Premier Scott Moe said Thursday he also plans to ask for more specialists to help health care workers in the fight against COVID-19’s fourth wave in addition to the treatments.

“Are there other early intervention treatments that may be an opportunity for us to actually reduce the people that are going into our hospitals, just to identify people that may be at high risk of severe outcomes of COVID and offer those treatments to those individuals so that ultimately does reduce the pressure that we're feeling in our hospital systems,” Moe said.

At a press conference Friday, federal Health Minister Patty Hajdu said Ottawa is willing to work with Saskatchewan, but it needs more details on how the treatment would be used.

“We do have a supply in Canada. We also know that Saskatchewan has a supply and again, once we understand the degree to which they propose to use these antibodies and the timeline, we will have a better sense of how we can meet the need,” said Hajdu.

The Saskatchewan Ministry of Health said a monoclonal antibody seeing regular use in Saskatchewan through the pandemic is tocilizumab, a drug administered in hospitals to patients with severe symptoms.


Even with antibody treatments helping some patients, health care professionals say vaccinations are still the best way to protect against the virus, leading Saskatchewan to join with Alberta in requesting supplies of the single-dose Janssen/Johnson & Johnson vaccine from the federal government.

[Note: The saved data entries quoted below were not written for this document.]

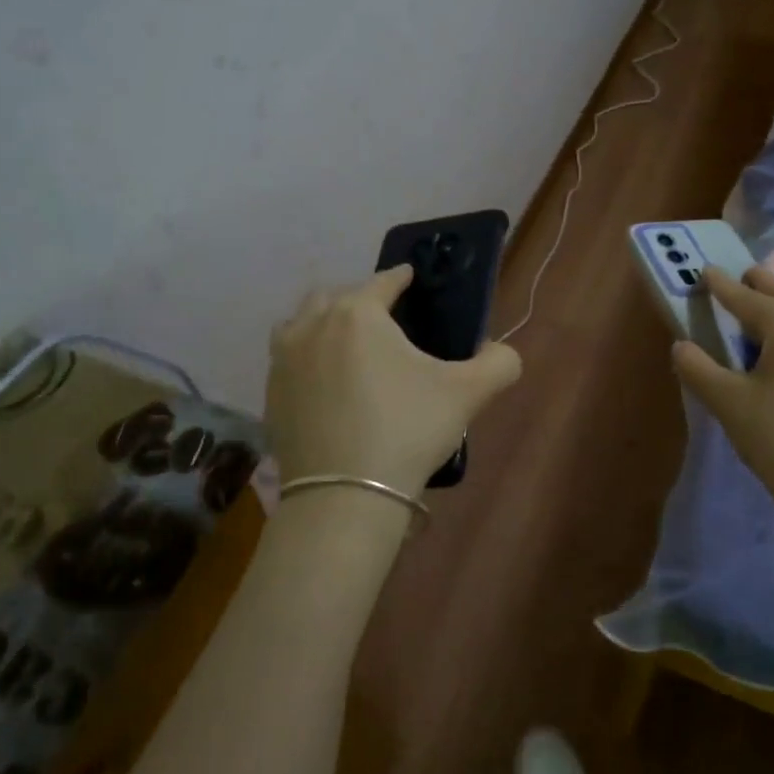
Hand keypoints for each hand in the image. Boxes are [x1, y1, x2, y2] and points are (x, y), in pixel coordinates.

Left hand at [266, 265, 522, 497]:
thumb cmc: (407, 430)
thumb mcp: (467, 394)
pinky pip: (287, 359)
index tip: (411, 277)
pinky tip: (324, 383)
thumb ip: (498, 363)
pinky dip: (305, 358)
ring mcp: (284, 360)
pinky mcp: (270, 395)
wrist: (344, 496)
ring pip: (301, 323)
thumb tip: (503, 353)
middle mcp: (313, 326)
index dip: (401, 277)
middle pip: (335, 296)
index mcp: (358, 314)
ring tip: (346, 345)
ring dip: (323, 323)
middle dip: (359, 299)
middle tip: (384, 320)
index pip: (383, 281)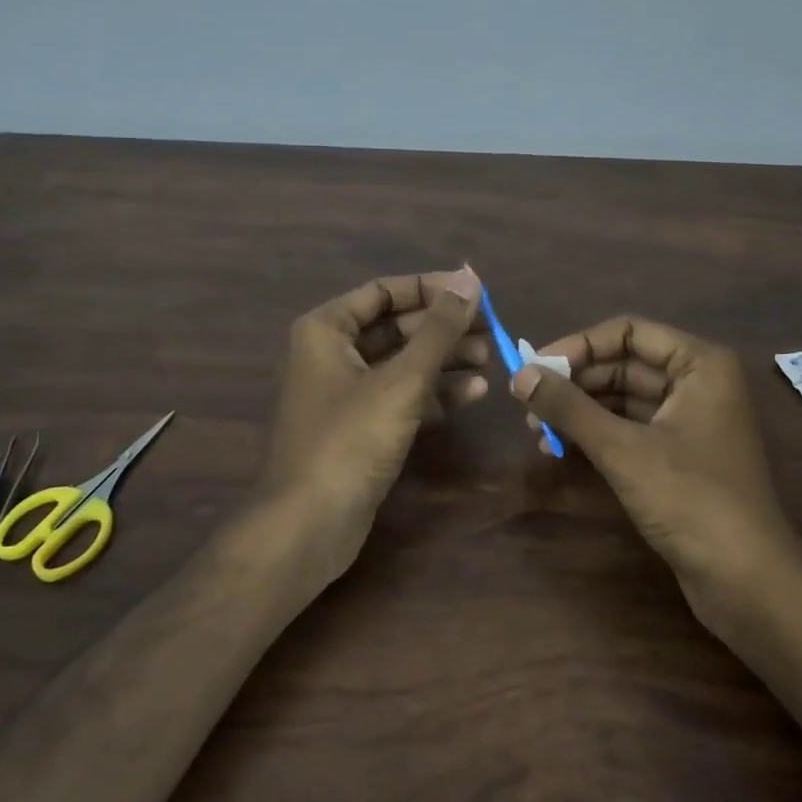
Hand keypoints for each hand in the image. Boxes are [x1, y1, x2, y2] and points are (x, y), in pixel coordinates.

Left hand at [256, 267, 488, 586]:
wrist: (309, 523)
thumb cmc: (350, 439)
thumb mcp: (401, 380)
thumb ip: (439, 329)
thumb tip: (471, 278)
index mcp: (326, 330)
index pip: (384, 291)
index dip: (431, 288)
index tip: (475, 292)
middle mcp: (331, 354)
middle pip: (396, 328)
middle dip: (443, 328)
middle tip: (491, 330)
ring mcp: (345, 394)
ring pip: (402, 364)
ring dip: (445, 360)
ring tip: (490, 359)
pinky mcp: (360, 428)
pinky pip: (401, 397)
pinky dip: (434, 393)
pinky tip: (473, 393)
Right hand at [509, 315, 801, 609]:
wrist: (745, 579)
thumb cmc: (690, 499)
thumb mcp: (622, 449)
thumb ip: (569, 407)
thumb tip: (518, 375)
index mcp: (700, 364)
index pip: (628, 332)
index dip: (578, 345)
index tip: (535, 367)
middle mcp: (698, 383)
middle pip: (624, 363)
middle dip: (575, 382)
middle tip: (527, 402)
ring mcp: (690, 420)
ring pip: (623, 398)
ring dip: (579, 410)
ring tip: (535, 429)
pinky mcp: (679, 455)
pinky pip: (630, 428)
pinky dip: (595, 434)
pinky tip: (558, 448)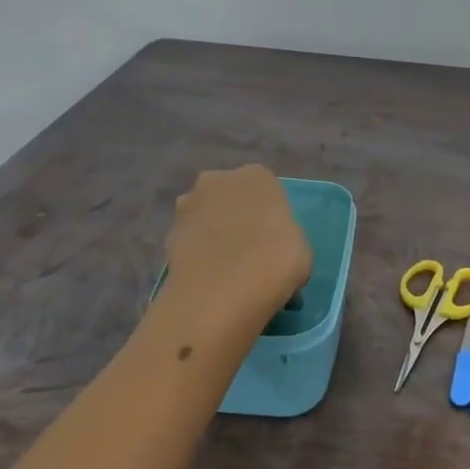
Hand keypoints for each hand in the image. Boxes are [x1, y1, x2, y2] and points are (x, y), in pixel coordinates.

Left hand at [163, 165, 311, 323]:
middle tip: (249, 252)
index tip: (274, 240)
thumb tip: (271, 250)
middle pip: (229, 197)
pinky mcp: (167, 235)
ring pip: (206, 217)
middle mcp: (218, 180)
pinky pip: (189, 242)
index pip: (265, 189)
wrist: (222, 292)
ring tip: (226, 270)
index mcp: (257, 176)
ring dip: (213, 234)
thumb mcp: (301, 249)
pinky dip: (197, 255)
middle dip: (235, 217)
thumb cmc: (275, 261)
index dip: (269, 214)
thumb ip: (284, 238)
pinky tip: (208, 280)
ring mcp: (188, 205)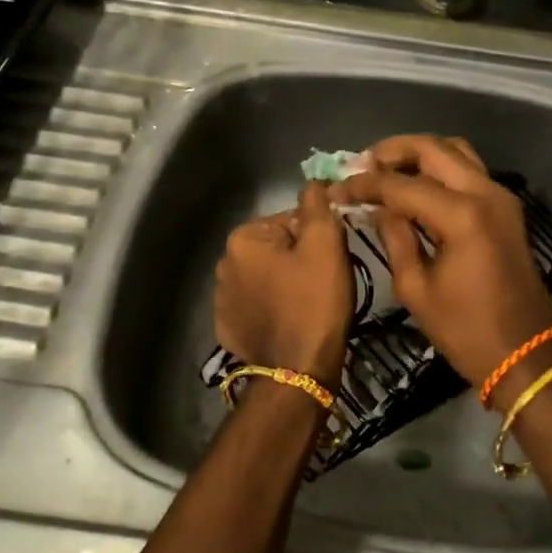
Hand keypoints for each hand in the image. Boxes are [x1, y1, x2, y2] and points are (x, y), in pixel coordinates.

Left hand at [214, 180, 352, 386]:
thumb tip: (313, 181)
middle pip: (275, 248)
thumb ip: (317, 205)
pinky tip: (288, 322)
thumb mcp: (326, 244)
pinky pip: (255, 305)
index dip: (316, 237)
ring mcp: (221, 299)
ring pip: (265, 276)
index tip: (330, 261)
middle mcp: (223, 263)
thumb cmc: (315, 302)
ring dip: (284, 282)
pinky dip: (271, 308)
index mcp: (243, 239)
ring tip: (308, 305)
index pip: (290, 220)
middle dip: (298, 259)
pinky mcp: (227, 327)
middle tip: (323, 283)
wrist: (298, 370)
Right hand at [333, 135, 551, 393]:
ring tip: (386, 170)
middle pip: (433, 148)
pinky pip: (469, 170)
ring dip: (419, 154)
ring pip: (455, 151)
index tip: (337, 187)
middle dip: (393, 151)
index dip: (365, 184)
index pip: (402, 184)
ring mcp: (500, 196)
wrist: (526, 354)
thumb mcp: (416, 288)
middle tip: (362, 166)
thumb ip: (395, 237)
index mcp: (461, 215)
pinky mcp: (506, 208)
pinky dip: (439, 168)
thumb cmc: (466, 330)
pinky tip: (414, 186)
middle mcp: (485, 193)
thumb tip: (378, 208)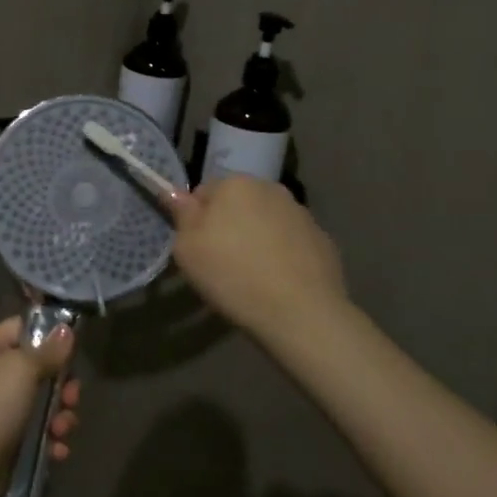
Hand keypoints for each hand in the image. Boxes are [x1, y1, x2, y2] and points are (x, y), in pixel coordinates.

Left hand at [0, 316, 79, 496]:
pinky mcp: (7, 442)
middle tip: (71, 398)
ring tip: (61, 430)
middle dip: (62, 385)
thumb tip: (66, 330)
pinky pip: (37, 434)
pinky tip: (57, 450)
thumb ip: (47, 350)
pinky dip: (50, 441)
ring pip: (42, 404)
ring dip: (60, 417)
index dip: (49, 337)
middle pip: (39, 369)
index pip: (22, 329)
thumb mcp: (21, 369)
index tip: (73, 351)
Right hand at [168, 176, 349, 344]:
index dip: (196, 219)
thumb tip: (174, 194)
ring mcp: (301, 213)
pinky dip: (282, 254)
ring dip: (256, 238)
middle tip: (221, 262)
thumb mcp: (188, 248)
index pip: (203, 192)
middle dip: (229, 224)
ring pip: (266, 221)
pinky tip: (278, 282)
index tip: (198, 247)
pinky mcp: (323, 239)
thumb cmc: (232, 275)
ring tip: (252, 275)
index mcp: (235, 184)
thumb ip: (181, 215)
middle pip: (238, 203)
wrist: (300, 312)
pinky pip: (290, 242)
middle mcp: (271, 188)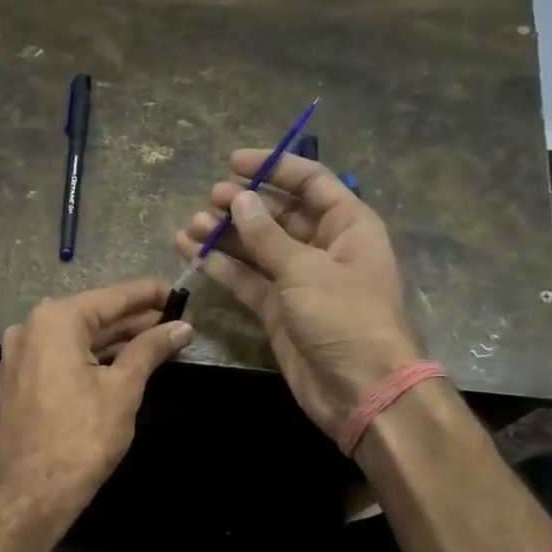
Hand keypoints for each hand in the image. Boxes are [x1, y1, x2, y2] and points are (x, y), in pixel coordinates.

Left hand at [0, 279, 194, 513]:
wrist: (33, 491)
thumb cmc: (83, 436)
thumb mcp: (123, 388)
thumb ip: (151, 349)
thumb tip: (182, 327)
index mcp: (55, 320)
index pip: (112, 297)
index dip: (149, 295)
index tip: (180, 294)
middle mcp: (31, 327)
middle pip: (93, 314)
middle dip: (135, 319)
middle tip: (175, 320)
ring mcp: (20, 354)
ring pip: (77, 337)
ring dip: (116, 339)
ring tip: (158, 340)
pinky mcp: (19, 379)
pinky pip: (62, 355)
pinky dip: (92, 356)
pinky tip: (123, 360)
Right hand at [175, 150, 423, 438]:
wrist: (359, 389)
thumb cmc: (345, 318)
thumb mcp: (306, 269)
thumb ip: (267, 236)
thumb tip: (240, 200)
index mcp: (347, 226)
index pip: (310, 183)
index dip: (274, 168)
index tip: (234, 162)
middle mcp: (323, 248)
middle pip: (279, 215)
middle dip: (245, 204)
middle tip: (210, 198)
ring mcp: (298, 280)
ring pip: (257, 248)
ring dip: (226, 236)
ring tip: (192, 225)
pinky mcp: (278, 310)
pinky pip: (247, 280)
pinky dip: (222, 268)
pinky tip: (192, 253)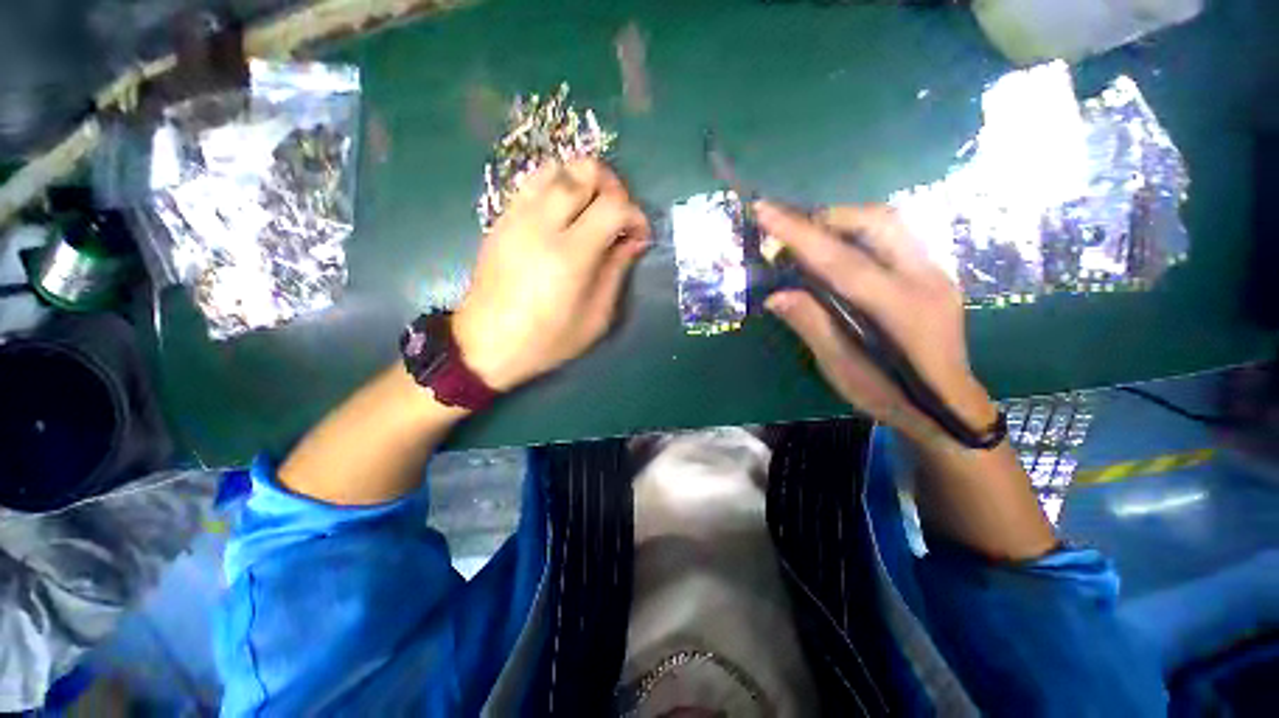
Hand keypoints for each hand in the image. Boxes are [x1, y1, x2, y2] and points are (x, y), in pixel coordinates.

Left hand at [452, 159, 650, 390]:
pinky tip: (564, 216)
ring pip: (557, 167)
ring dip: (583, 181)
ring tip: (592, 210)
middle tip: (618, 215)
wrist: (486, 344)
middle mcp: (542, 224)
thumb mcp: (596, 318)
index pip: (614, 206)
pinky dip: (558, 187)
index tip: (640, 236)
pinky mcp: (501, 218)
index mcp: (570, 255)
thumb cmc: (547, 340)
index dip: (636, 215)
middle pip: (585, 171)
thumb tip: (634, 240)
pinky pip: (534, 183)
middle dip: (613, 186)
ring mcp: (517, 216)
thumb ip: (617, 272)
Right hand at [755, 201, 997, 447]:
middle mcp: (924, 277)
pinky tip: (839, 253)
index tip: (764, 210)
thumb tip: (774, 295)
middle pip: (876, 222)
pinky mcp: (933, 273)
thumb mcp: (841, 368)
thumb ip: (811, 325)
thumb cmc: (890, 394)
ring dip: (843, 222)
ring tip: (811, 238)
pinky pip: (893, 237)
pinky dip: (859, 234)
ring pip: (888, 223)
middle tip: (790, 231)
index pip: (840, 259)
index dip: (798, 234)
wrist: (948, 407)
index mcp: (899, 307)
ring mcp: (934, 271)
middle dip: (826, 218)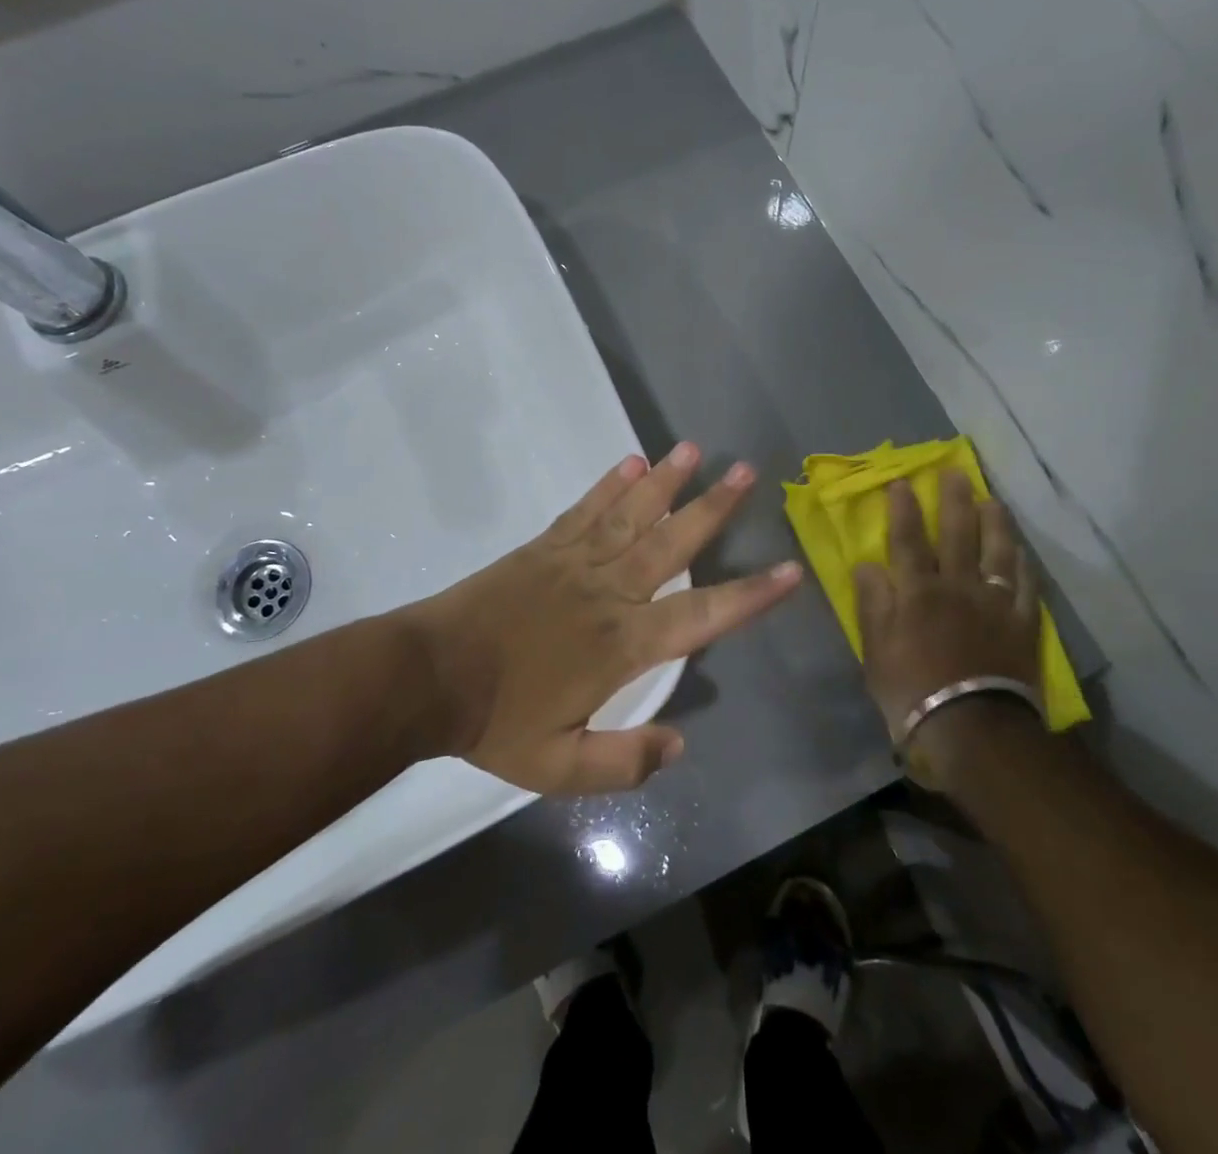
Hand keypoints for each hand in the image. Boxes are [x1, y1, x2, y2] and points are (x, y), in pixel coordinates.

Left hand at [408, 443, 802, 794]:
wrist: (427, 677)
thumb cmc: (496, 722)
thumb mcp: (558, 766)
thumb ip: (622, 762)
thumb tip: (679, 745)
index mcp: (621, 646)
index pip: (700, 616)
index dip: (749, 595)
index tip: (790, 569)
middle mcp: (608, 593)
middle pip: (671, 545)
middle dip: (713, 509)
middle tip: (747, 472)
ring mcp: (574, 563)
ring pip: (631, 515)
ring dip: (666, 482)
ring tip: (695, 450)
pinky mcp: (544, 548)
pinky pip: (584, 510)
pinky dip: (608, 486)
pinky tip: (632, 462)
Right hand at [851, 471, 1040, 737]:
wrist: (973, 729)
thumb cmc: (911, 692)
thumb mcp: (874, 651)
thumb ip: (872, 603)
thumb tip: (867, 563)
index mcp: (917, 592)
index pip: (908, 540)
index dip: (904, 509)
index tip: (902, 481)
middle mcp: (957, 587)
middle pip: (957, 535)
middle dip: (954, 500)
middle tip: (955, 471)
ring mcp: (994, 605)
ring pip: (997, 553)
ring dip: (995, 523)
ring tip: (992, 499)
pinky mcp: (1022, 626)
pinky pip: (1025, 587)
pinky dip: (1023, 566)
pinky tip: (1021, 552)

”Alberta and Saskatchewan are committed to working together to secure a supply of Janssen vaccine. The intent is provide it to primary health care sites or those locations where the single dose vaccine option would lead to an increased COVID-19 vaccination uptake,” the Ministry said in a statement.

The federal government said the Janssen vaccine still needs to meet all required criteria for vaccine authorization.

“There have been some studies that have come out to show that there's added benefit from a second dose of the [Janssen] vaccine to help boost immunity,” said Dr. Supriya Sharma, Health Canada’s chief medical advisor.

Canada's chief public health officer Dr. Theresa Tam noted residents should be assured all available vaccines in Canada are safe, but if the Janssen vaccine is the only vaccine people will take, they’ll acquire some doses.

“I think one thing that we need from the provinces, is a good estimation of the amount that is required. We do not want to waste any vaccines that can help other countries in the world,” Dr. Tam said.

The federal government currently does not have any Johnson & Johnson vaccines on hand.